The order came through a police automation system in Ürümqi, the capital of China's northwest Xinjiang region. interc.pt/2YtoRAM
“This situation needs major attention.” The report stated a female relative of a purported extremist had been offered free travel south, to Yunnan province.

The relative had found the offer through the messaging app WeChat, in a group known simply as “Travelers.”
“This group has over 200 ethnic-language people,” the order stated. “Please investigate immediately.”

Authorities homed in on the group because of ethnic and family ties. Its members included Muslim minorities like Uyghurs, Kazakhs, and Kyrgyz.
“Find out the background of the people who organize 'free travel,' their motivation, and the inner details of their activities,” the order stated.

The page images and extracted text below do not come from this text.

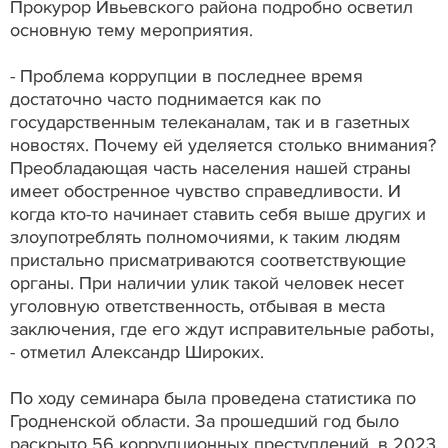
Прокурор Ивьевского района подробно осветил
основную тему мероприятия.
- Проблема коррупции в последнее время
достаточно часто поднимается как по
государственным телеканалам, так и в газетных
новостях. Почему ей уделяется столько внимания?
Преобладающая часть населения нашей страны
имеет обостренное чувство справедливости. И
когда кто-то начинает ставить себя выше других и
злоупотреблять полномочиями, к таким людям
пристально присматриваются соответствующие
органы. При наличии улик такой человек несет
уголовную ответственность, отбывая в места
заключения, где его ждут исправительные работы,
- отметил Александр Широких.
По ходу семинара была проведена статистика по
Гродненской области. За прошедший год было
раскрыто 56 коррупционных преступлений, в 2023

Details of investigations such as this one from 2018 are contained in a massive police database obtained by The Intercept.
The database is a product of a reporting tool developed by private defense company Landasoft and used by the Chinese government to facilitate police surveillance of citizens in Xinjiang.
Centered on Ürümqi, the database includes policing reports that provide additional details about many elements of the persecution and large-scale internment of Muslims in the area.
The database quantifies and provides details on the extensive electronic monitoring that goes on in Xinjiang, containing millions of text messages, phone call records, contact lists, and references to WeChat monitoring as well as e-commerce and banking records.
The database also sheds further light on a campaign of repression that has reportedly seen:
Cameras placed in homes;
Mass detention camps;
Children placed in preschool camps;
Systematic campaign to suppress Uyghur births through forced abortion, sterilization, and birth control.
Authorities in the region direct investigations and other police work using an approach one expert, after examining portions of the database, described as “hyperpolicing,” cracking down on any aberrant behavior.
One illustration of how policing became increasingly aggressive is a report discussing how one knife at a dumpling shop was not securely chained.

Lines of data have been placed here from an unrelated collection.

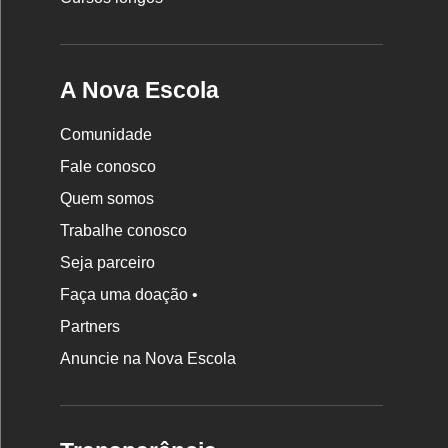
A Nova Escola
Comunidade
Fale conosco
Quem somos
Trabalhe conosco
Seja parceiro
Faça uma doação •
Partners
Anuncie na Nova Escola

Documents show laws in Xinjiang require not only the chaining of knives, but also bar codes identifying their owners.
People are watched up close and at a distance, with some information directly sucked out of their digital devices, other data collected from taps and sensors, and still more from relatives and informants the community.
Informants are rewarded for passing along information, but people are also rewarded for more specific actions. Linking their WeChat account, passing a verification, and posting an image can all result in a cash reward.

All of this is tracked and reflected in the database.
Taken together, the materials provide a broad overview of how the extensive surveillance systems deployed in Xinjiang fit together to repress minority populations and how pervasively they impact day-to-day life in the region.
“Overall, this testifies to an incredible police state, one that is quite likely to place suspicions on people who have not really done anything wrong,” said Adrian Zenz, an anthropologist and researcher who focuses on Xinjiang and Tibet.
The database obtained by The Intercept repeatedly uses a marker to query for Uyghur people, “iXvWZREN,” which groups them with terrorists and ex-convicts.

There is no marker for Han Chinese, the majority ethnic group in China.